## Actions to take
1 > Please list each behavior that, according to the essay on honesty below, made up the adult temper tantrum.
2 > Extend the essay on honesty below with a further passage that picks up after its final sentence.

## Source
┄┄┄┄┄┄
Honesty is such a lonely word, turns out Billy Joel wasn’t kidding. Like most things, that can be taken several ways depending on your personal narrative, and I believe the majority of that song is about honesty in intimate relationships. But it is so relatable to every relationship we experience in life.
Personally, I’ve come to understand at this point in my existence, after decades of working and dealing with people from all walks of life, that everyone has their own version of honesty and the truth. And you can never argue with someone’s truth, at best you can hope to be compassionate of other people’s realities. At worst you appear intolerant and tone-deaf.
Also, people can’t be any more honest with you than they are with themselves. And a lot of people are not very honest with themselves. Sure, they talk a big game, and they seem to genuinely believe it when they speak it, but when the rubber meets the road, it becomes apparent that they were not being truthful.
People will also make up details that fit their narrative while they are telling it, often even while the previous version is still fresh in your ears.
I can’t help but wonder if the rise of gaslighting is because people don’t want to be seen as liars, but when people around them point out their lies or attempt to hold them accountable to those lies, they will do anything to not admit to the lie, and not apologize or attempt to make it right, and then they make the person who points out the discrepancy wrong. And the louder, more viciously, and more arrogantly the better apparently.
What happened to being ashamed of yourself when you were caught lying? Have we arrived at a point in time where everyone are complete narcissists in their day-to-day dealings with other people?
A couple of instances stand out in my own recent memory where someone lied to me, then, after I discovered that was not how things actually happened, and I called them out on it, (although not even called them out, which sounds so severe, more like asked about the discrepancy) had them throw a full-blown adult temper tantrum, complete with name calling and ranting and yelling and huffing and puffing as if they could intimidate the realization out of my mind I guess, which on both occasions I walked away from.
Previously in life, I would be shocked and wounded, but one of the joys of living longer is realizing not everyone’s lack of emotional control is my fault. In fact, nobody’s lack of control is my fault. At all. Their behavior is on them. Not me.
It’s funny because I never really know what they expect the outcome of such a meltdown would be. Am I supposed to apologize to them for asking them about things that they are responsible for that don’t line up? Succumb to their obvious dominance in tantrum throwing? I don’t get it.
Then, even weirder, later (one time days, the other time months) the people contacted me to say they needed to apologize, and that they would call me or come by (once was within a work situation) to do so. Which was confusing, why wouldn’t you just apologize then? Why would a person feel they have to announce their intention to apologize? It’s like when people announce they have a question, instead of just asking the question.
Obviously, I never saw or heard from them again. People are weird.
But it wasn’t just random. The more you look around the more you see lying becoming the norm. It’s hard to raise your kid to be honest, when people are lying around and to them all the time. Yes, I know they are good teaching moments. And it has been because of these “teaching moments” that I became aware of the discrepancies between the world we create at home and the one “out there.”
┄┄┄┄┄┄
## Available data
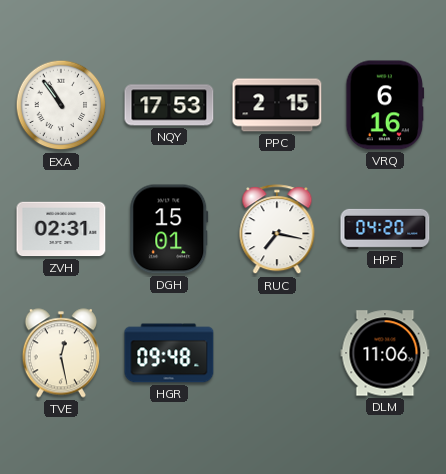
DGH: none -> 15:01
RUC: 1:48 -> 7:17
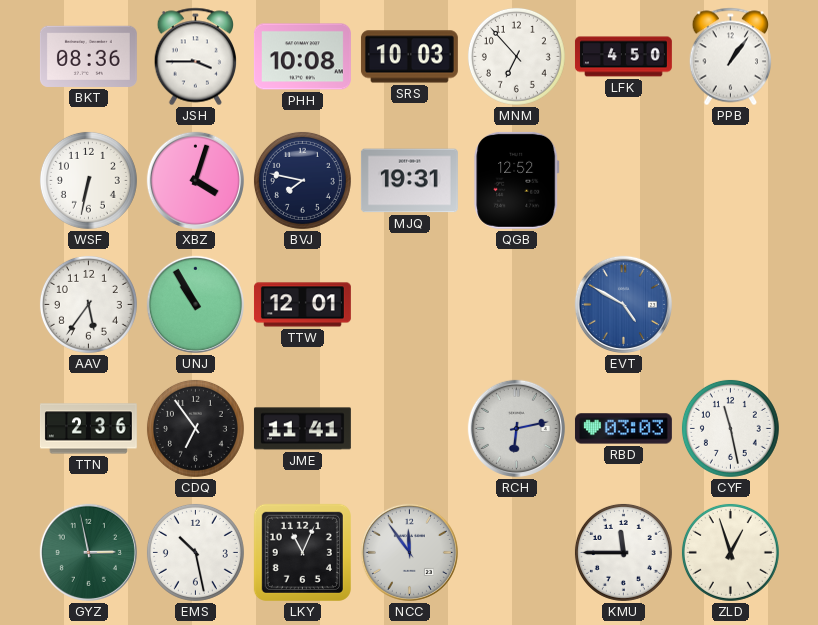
┄┄┄┄┄┄
## Results for each task
1 > name calling, ranting, yelling, huffing and puffing

2 >
These days people in the public eye, especially public servants (because remember that is what politicians actually are…public servants), will lie continually, changing their opinion or views to fit a conversation. Even when confronted with footage of their own interview or things they have said to the opposite of what they are now saying, all they do is get angry and accusatory. As if being able to out-anger someone somehow makes it ok?
Then when you do have the rare politician who does not lie to the size and extent of the worst culprits, or is maybe even an honest person, the lying ones just make up slanderous B.S. and attack their character. And if they do not do it personally, they have all sorts of vaguely named shadow organizations they hide their money in, with names like “Americans for Justice” that do the dirty poop raking for them, with false studies and so-called “experts” to support their views. I personally do not vote for anyone whose whole platform is just slandering another person, the outlandish viewpoints they push about how terrible their opponents are is laughable.
Most recently, here in the south of the good ole US of A, a middle-aged white man was defending his seat against a middle-aged black woman, and the ads supporting the white guy were full of ridiculous accusations like this woman apparently single-handedly raised all taxes for hard-working (white) families. And personally hired an IRS army to tax everyone more. After seeing these ads for the first time and laughing my head off, I realized with horror that this was their actual tactic. As if we were all stupid enough to believe a single black woman in the south had the power to raise taxes and restructure the IRS. Oh pluuueeeeze.
I think that the quality of our relationships with ourselves and others, and the faith a country has in its leaders and media is really only built on trust and honesty. If those traits are not modeled anywhere, and if you do not have those things on your own radar, life is pretty superficial and reactionary.
Let’s face it, we all want to believe in someone, right? We want to know that they are honest and have integrity. And, in the long run, we need more than just to be told that they are those things.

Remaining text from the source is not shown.